Second, Be Clear.  Ask for what you want.  Be assertive.  When I do marriage counseling, this is always the step that is most uncomfortable.  Many of us aren’t accustomed to have permission to ask for what we really want.  I usually have families write a wish list of the things they want from their spouse or family.  It’s hard to be assertive. Often we want to apologize for the things we really want in a relationship.  Being assertive means that I will have the ability to express feelings and ask for what I want in this relationship.

You might think it’s selfish.  But how many of you live day to day feeling like your family relationships could be better if only…And you never ask for that one thing that could make it better.  I need you to put your phone down and look me in the eyes when we’re talking; I need you to call when you are running late; I need you to speak encouraging words to me; I need you to touch me…If you don’t clearly ask for that which would be helpful to you in your relationship, you probably won’t get it.  Your family cannot read your mind!

Esther has positioned herself with Xerxes and when the opportunity comes she is intentional, assertive and concise.  Not just once but multiple times throughout the story.  “If it pleases the king, let the king together with Haman, come today to a banquet I have prepared for him.”  Specific.

Now remember.  Just because you ask doesn’t always mean your family can give you what you need.  But the significance is in taking the courage to ask and in being heard.

In fact this is the last fill in today.  Listen Attentively.  Communication is a two-way event.  You talk and you listen.  Ideally the asking and listening happens in an environment where you and your family member are sitting down, facing each other and fully engaged.

Notice Xerxes action and response:  “What is it?  What is your request?”  He is attentive.  He is interested.  He’s looking at her. He isn’t interrupting.  Studies show that a person will interrupt someone else, on average, after 17 seconds.  When we listen attentively, we are not interrupting.  We’re letting our family member say everything they need.  We pay attention not only to what they are saying but also to non-verbal communication.  And then we respond.  And when we respond we should be able to tell them exactly what we heard them say.  This takes work.  We’re usually not used to this level of communication.
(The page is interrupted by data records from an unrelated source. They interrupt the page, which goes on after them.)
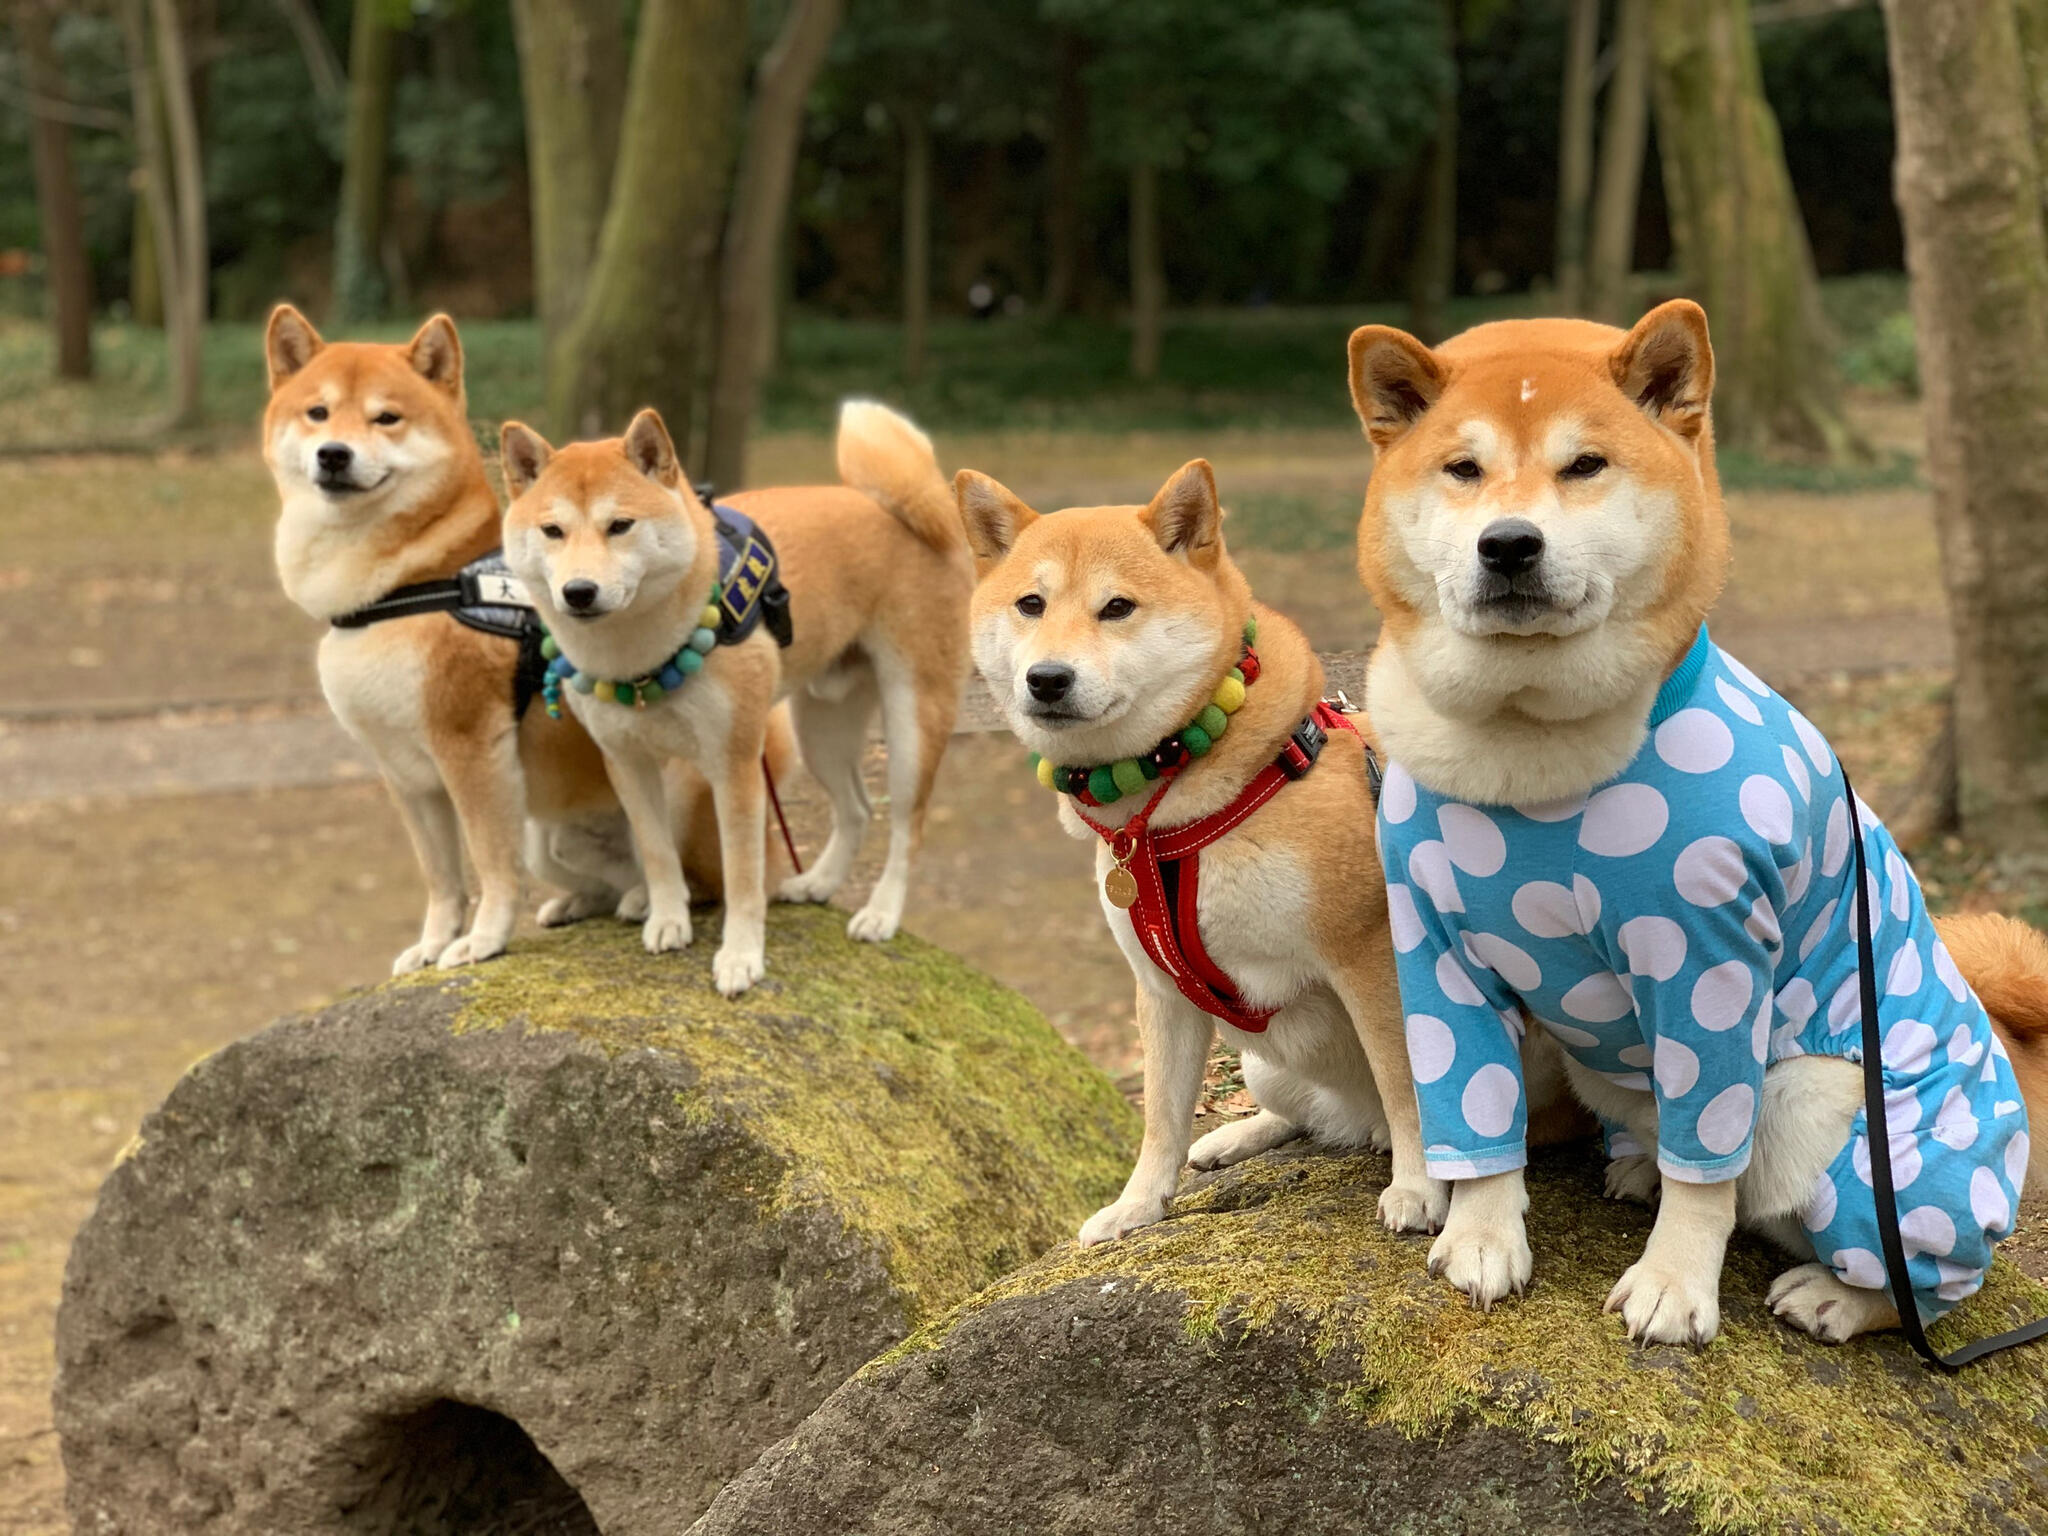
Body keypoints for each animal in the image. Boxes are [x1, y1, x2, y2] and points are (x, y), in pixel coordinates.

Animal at [262, 305, 761, 974]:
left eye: (386, 418)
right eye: (317, 413)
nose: (333, 454)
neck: (410, 584)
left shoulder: (471, 749)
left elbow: (490, 865)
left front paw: (482, 939)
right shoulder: (403, 771)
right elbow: (441, 877)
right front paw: (432, 942)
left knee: (699, 877)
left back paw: (647, 903)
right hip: (546, 836)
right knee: (610, 878)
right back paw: (587, 902)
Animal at [499, 399, 970, 999]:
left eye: (620, 526)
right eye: (553, 531)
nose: (578, 592)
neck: (637, 657)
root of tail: (899, 510)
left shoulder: (736, 762)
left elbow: (743, 876)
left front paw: (741, 956)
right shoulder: (627, 762)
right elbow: (657, 854)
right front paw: (667, 919)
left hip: (912, 724)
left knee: (908, 828)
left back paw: (881, 913)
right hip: (822, 730)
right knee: (857, 809)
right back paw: (818, 883)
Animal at [958, 456, 1597, 1253]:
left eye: (1117, 608)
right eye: (1031, 604)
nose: (1047, 678)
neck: (1170, 804)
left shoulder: (1372, 959)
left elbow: (1408, 1086)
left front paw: (1420, 1191)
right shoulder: (1161, 993)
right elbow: (1160, 1118)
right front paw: (1138, 1206)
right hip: (1263, 1065)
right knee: (1303, 1116)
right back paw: (1234, 1138)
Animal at [1351, 301, 2039, 1343]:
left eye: (1585, 465)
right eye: (1462, 469)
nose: (1508, 544)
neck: (1526, 751)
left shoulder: (1707, 968)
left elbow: (1706, 1173)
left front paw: (1675, 1284)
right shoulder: (1433, 954)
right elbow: (1476, 1125)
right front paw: (1482, 1237)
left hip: (1838, 1116)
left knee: (1917, 1276)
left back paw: (1838, 1297)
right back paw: (1634, 1164)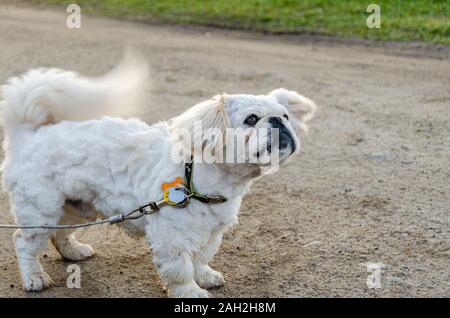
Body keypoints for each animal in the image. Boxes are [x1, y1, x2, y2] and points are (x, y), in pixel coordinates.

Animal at [0, 57, 316, 298]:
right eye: (251, 120)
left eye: (285, 116)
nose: (277, 122)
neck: (199, 177)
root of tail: (28, 134)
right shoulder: (171, 238)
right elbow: (181, 270)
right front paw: (192, 293)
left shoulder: (211, 233)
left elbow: (201, 258)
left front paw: (205, 276)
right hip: (42, 209)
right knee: (23, 242)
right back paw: (34, 278)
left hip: (75, 206)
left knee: (61, 234)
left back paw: (74, 251)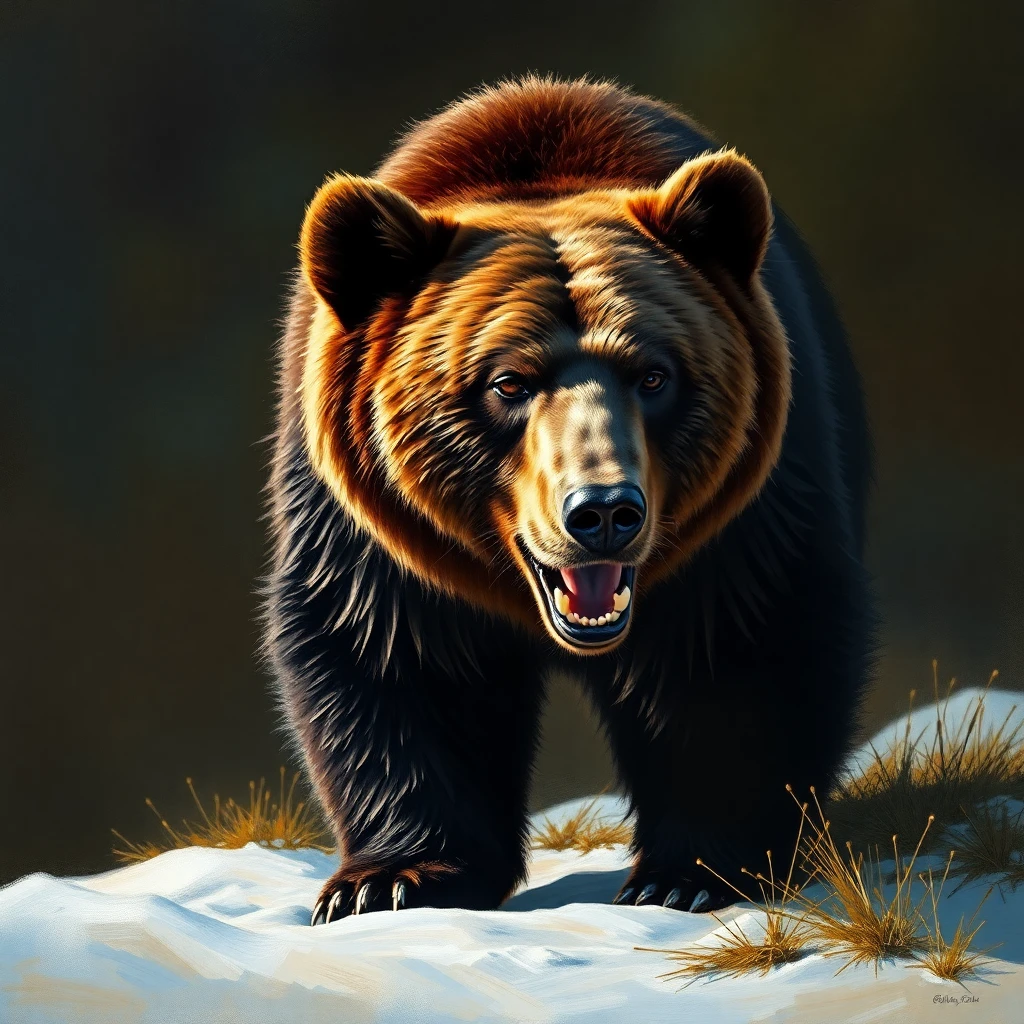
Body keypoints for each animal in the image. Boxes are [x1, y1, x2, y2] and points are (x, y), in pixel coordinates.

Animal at [264, 76, 876, 923]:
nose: (604, 513)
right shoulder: (372, 542)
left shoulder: (747, 523)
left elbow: (743, 651)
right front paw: (391, 878)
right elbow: (397, 662)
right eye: (506, 382)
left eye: (654, 374)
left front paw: (691, 871)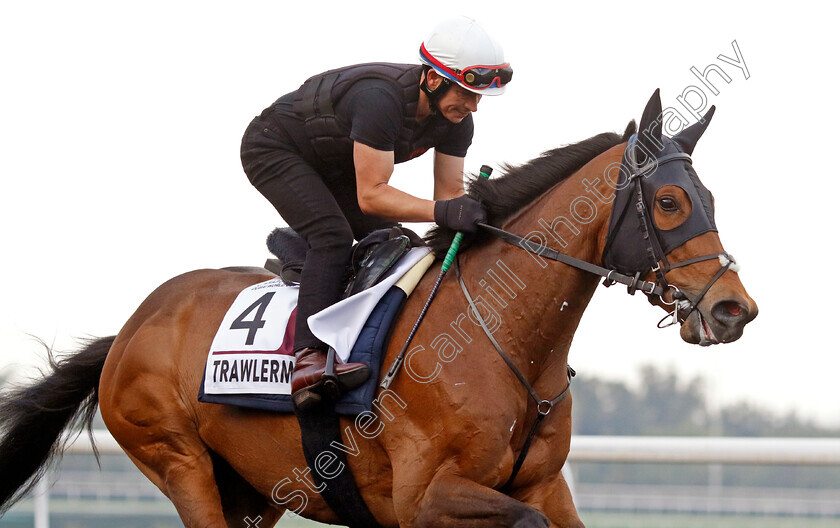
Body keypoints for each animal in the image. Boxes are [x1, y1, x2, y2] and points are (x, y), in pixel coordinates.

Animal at [0, 88, 756, 524]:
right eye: (670, 202)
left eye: (712, 199)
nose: (733, 309)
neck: (501, 336)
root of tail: (133, 326)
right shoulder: (426, 498)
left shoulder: (545, 486)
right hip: (180, 461)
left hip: (250, 489)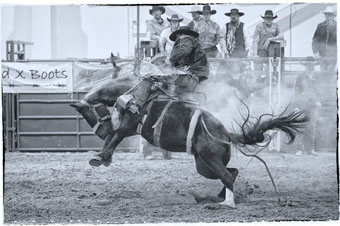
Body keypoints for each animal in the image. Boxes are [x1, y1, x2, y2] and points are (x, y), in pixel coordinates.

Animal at [71, 53, 308, 208]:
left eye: (88, 113)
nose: (100, 131)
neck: (134, 92)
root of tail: (226, 134)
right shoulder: (131, 128)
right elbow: (113, 137)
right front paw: (104, 156)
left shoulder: (130, 123)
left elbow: (115, 137)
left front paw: (100, 157)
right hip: (203, 164)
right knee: (232, 173)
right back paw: (216, 198)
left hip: (209, 158)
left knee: (227, 176)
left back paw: (226, 204)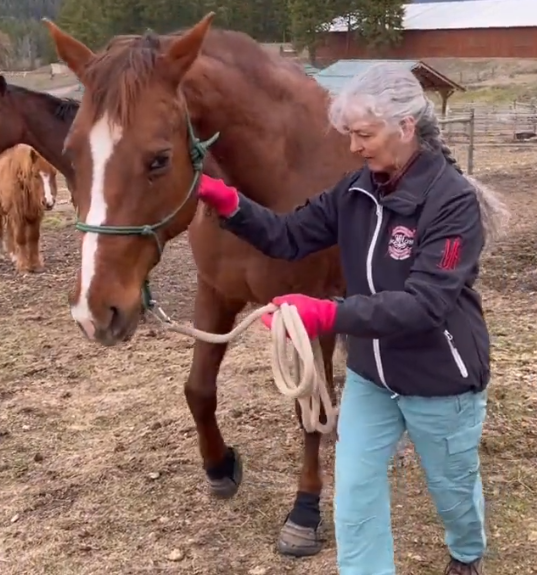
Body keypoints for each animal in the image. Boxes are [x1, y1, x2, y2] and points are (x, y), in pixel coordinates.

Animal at [0, 144, 58, 273]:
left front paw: (35, 264)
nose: (48, 202)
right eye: (36, 175)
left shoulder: (35, 214)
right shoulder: (18, 214)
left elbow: (33, 237)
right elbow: (21, 238)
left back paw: (14, 255)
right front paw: (24, 265)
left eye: (54, 174)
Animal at [43, 15, 364, 556]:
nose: (94, 311)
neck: (278, 180)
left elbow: (308, 411)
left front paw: (304, 511)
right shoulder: (215, 293)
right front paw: (219, 466)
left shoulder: (311, 309)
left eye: (158, 159)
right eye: (70, 154)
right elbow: (197, 389)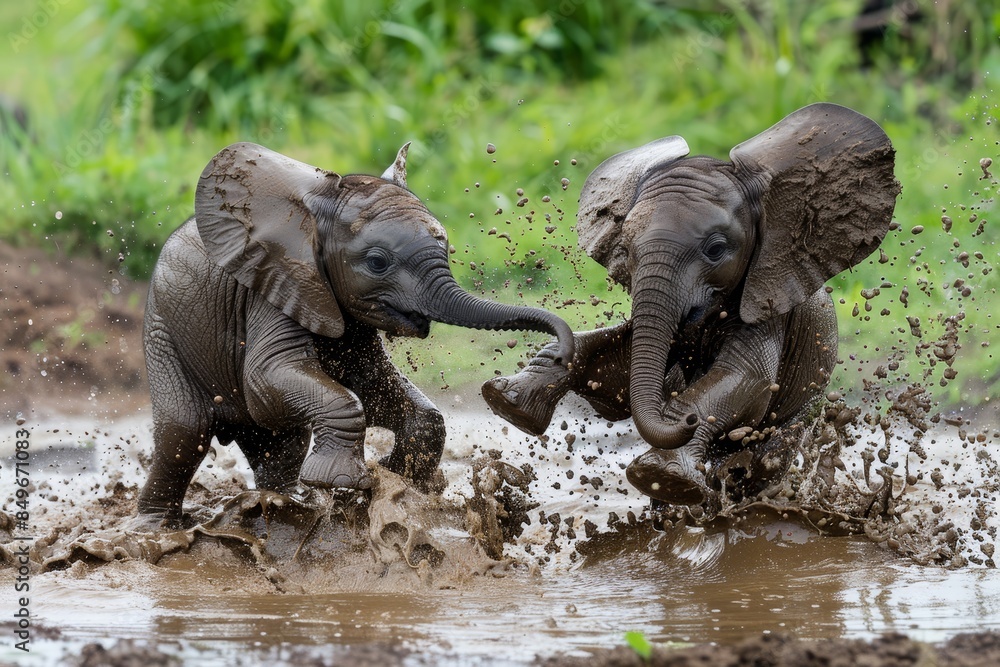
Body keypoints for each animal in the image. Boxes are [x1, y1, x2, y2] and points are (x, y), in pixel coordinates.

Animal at [138, 142, 574, 525]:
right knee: (184, 431)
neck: (316, 213)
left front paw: (398, 474)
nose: (560, 356)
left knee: (280, 442)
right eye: (378, 262)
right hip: (162, 331)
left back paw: (282, 502)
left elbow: (377, 385)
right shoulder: (275, 285)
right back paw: (156, 529)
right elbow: (267, 380)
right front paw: (342, 482)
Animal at [483, 103, 900, 506]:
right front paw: (507, 401)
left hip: (803, 409)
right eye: (625, 248)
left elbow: (745, 377)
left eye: (715, 249)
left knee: (764, 462)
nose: (686, 423)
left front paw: (663, 475)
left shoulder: (769, 303)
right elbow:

The way to improve your listening skills is to practice “active listening.” This is where you make a conscious effort to hear not only the words that another person is saying but, more importantly, try to understand the complete message being sent.  In order to do this you must pay attention to the other person very carefully.  You cannot allow yourself to become distracted by whatever else may be going on around you, or by forming counter arguments that you’ll make when the other person stops speaking. Nor can you allow yourself to get bored, and lose focus on what the other person is saying. All of these contribute to a lack of listening and understanding.

Communication within the family is extremely important because it enables members to express their needs, wants, and concerns to each other. Open and honest communication creates an atmosphere that allows family members to express their differences as well as love and admiration for one another. It is through communication that family members are able to resolve the unavoidable problems that arise in all families.